TRIDENT: Tri-Modal Molecular Representation Learning with Taxonomic Annotations and Local Correspondence

TL;DR

TRIDENT is introduced, a novel framework that integrates molecular SMILES, textual descriptions, and taxonomic functional annotations to learn rich molecular representations, and achieves state-of-the-art performance on 11 downstream tasks, demonstrating the value of combining SMILES, textual, and taxonomic functional annotations for molecular property prediction.

Abstract

Molecular property prediction aims to learn representations that map chemical structures to functional properties. While multimodal learning has emerged as a powerful paradigm to learn molecular representations, prior works have largely overlooked textual and taxonomic information of molecules for representation learning. We introduce TRIDENT, a novel framework that integrates molecular SMILES, textual descriptions, and taxonomic functional annotations to learn rich molecular representations. To achieve this, we curate a comprehensive dataset of molecule-text pairs with structured, multi-level functional annotations. Instead of relying on conventional contrastive loss, TRIDENT employs a volume-based alignment objective to jointly align tri-modal features at the global level, enabling soft, geometry-aware alignment across modalities. Additionally, TRIDENT introduces a novel local alignment objective that captures detailed relationships between molecular substructures and their corresponding sub-textual descriptions. A momentum-based mechanism dynamically balances global and local alignment, enabling the model to learn both broad functional semantics and fine-grained structure-function mappings. TRIDENT achieves state-of-the-art performance on 11 downstream tasks, demonstrating the value of combining SMILES, textual, and taxonomic functional annotations for molecular property prediction.

Paper Structure

This paper contains 40 sections, 11 equations, 4 figures, 12 tables, 2 algorithms.

Figures (4)

  • Figure 1: Overview of TRIDENT. TRIDENT jointly models molecular SMILES, natural language descriptions, and Hierarchical Taxonomic Annotations (HTAs) to learn rich molecular representations. The framework employs a volume-based contrastive loss for soft global tri-modal alignment and a local alignment module that links molecular substructures to sub-text spans. A momentum-based mechanism dynamically balances the contribution of global and local objectives during training. This multimodal, multi-level alignment enables precise and semantically grounded molecular understanding.
  • Figure 2: Traditional molecular functional descriptions are typically obtained by inputting a molecule into PubChem, where a general functional annotation is provided, as shown in Steps 1 and 2 of the figure.
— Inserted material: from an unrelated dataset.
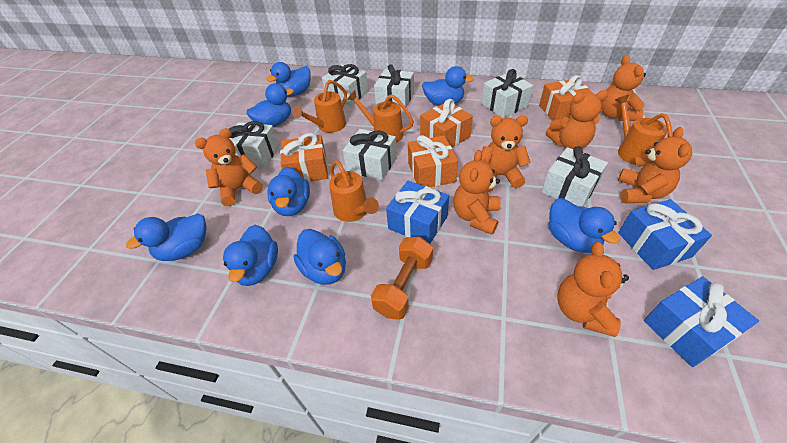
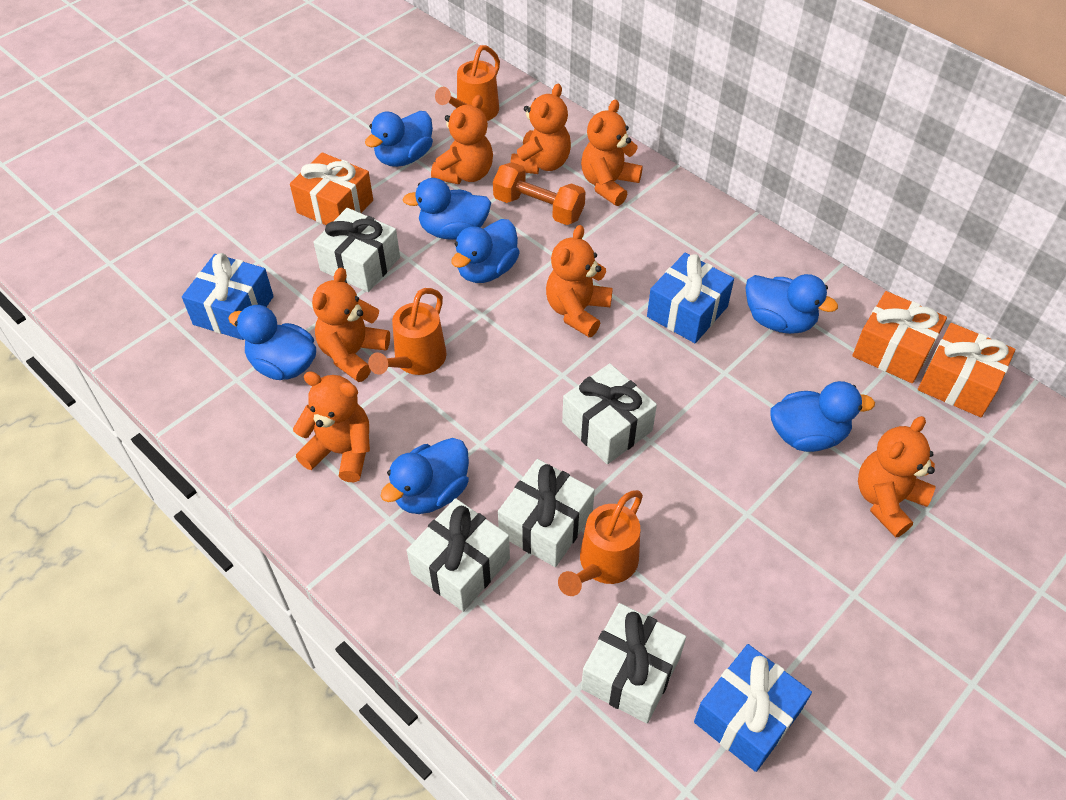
blue duck: [126,213,206,261] [223,225,278,286] [246,83,294,127] [266,62,311,97] [267,167,310,216] [294,229,346,285] [422,66,474,106] [548,198,620,253] = 8 -> [228,305,316,380] [365,111,433,167] [381,438,469,514] [403,178,491,240] [452,219,520,283] [745,274,838,334] [770,381,875,452] = 7
orange gift: [280,133,328,182] [408,135,458,187] [420,99,473,147] [539,75,593,121] = 4 -> [290,152,373,225] [852,291,947,383] [918,323,1015,417] = 3
orange watering can: [293,80,347,133] [329,160,379,222] [347,91,414,142] [615,95,673,165] = 4 -> [368,288,447,375] [435,45,500,121] [558,490,643,596] = 3
white gift: [229,121,279,168] [322,64,368,106] [343,129,397,180] [374,64,414,110] [481,69,533,118] [541,146,608,207] = 6 -> [314,208,400,292] [407,498,510,612] [498,459,595,567] [562,363,657,464] [581,603,686,724] = 5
To achieve more comprehensive knowledge, functional annotations of the molecule are first obtained under different classification systems, as illustrated in Step 3. Then, these annotations are summarized using GPT-4o, resulting in a higher-quality textual description, as depicted in Step 4. The blue and green highlighted sections illustrate the different perspectives between traditional text and HTA text descriptions. For detailed processing steps, please refer to the Appendix \ref{['Data_Collection_and_Processing']}.
  • Figure 3: The ablation experiments are conducted on the Tox21, ToxCast, BBBP and Bace datasets. “w/o HTA” denotes that only not use hierarchical taxonomic annotation; “w/o local alignment” denotes that the local alignment is removed; and “w/o volume loss” indicates that only the volume‐based loss is changed to the standard contrastive loss.
  • Figure 4: The workflow for summarizing Hierarchical Taxonomic Annotations (HTA). Using GPT-4o, detailed classification annotations are processed and summarized, resulting in high-quality HTA text descriptions for molecular data.